With the above we use the design matrix to define the approximation \( \boldsymbol{\tilde{y}} \) via the unknown quantity \( \boldsymbol{\beta} \) as

$$ \boldsymbol{\tilde{y}}= \boldsymbol{X}\boldsymbol{\beta}, $$

and in order to find the optimal parameters \( \beta_i \) instead of solving the above linear algebra problem, we define a function which gives a measure of the spread between the values \( y_i \) (which represent hopefully the exact values) and the parameterized values \( \tilde{y}_i \), namely

$$ C(\boldsymbol{\beta})=\frac{1}{n}\sum_{i=0}^{n-1}\left(y_i-\tilde{y}_i\right)^2=\frac{1}{n}\left\{\left(\boldsymbol{y}-\boldsymbol{\tilde{y}}\right)^T\left(\boldsymbol{y}-\boldsymbol{\tilde{y}}\right)\right\}, $$

or using the matrix \( \boldsymbol{X} \) and in a more compact matrix-vector notation as

$$ C(\boldsymbol{\beta})=\frac{1}{n}\left\{\left(\boldsymbol{y}-\boldsymbol{X}\boldsymbol{\beta}\right)^T\left(\boldsymbol{y}-\boldsymbol{X}\boldsymbol{\beta}\right)\right\}. $$

This function is one possible way to define the so-called cost function.
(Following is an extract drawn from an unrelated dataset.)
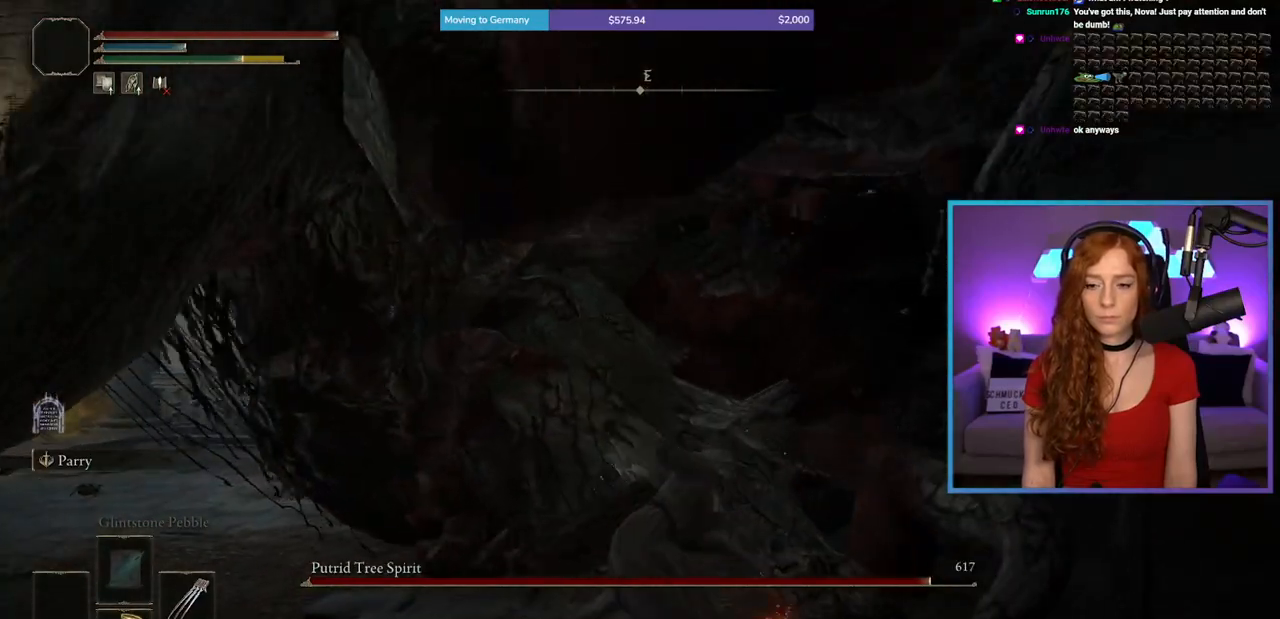
{"buttons": [], "left_stick": "up-right", "right_stick": "center", "events": [[17, "right_stick", "right"], [150, "R1", "up"], [183, "right_stick", "center"], [333, "right_stick", "up-left"], [400, "left_stick", "up-right"], [450, "right_stick", "center"]]}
It is also common to define the function \( C \) as

$$ C(\boldsymbol{\beta})=\frac{1}{2n}\sum_{i=0}^{n-1}\left(y_i-\tilde{y}_i\right)^2, $$

since when taking the first derivative with respect to the unknown parameters \( \beta \), the factor of \( 2 \) cancels out.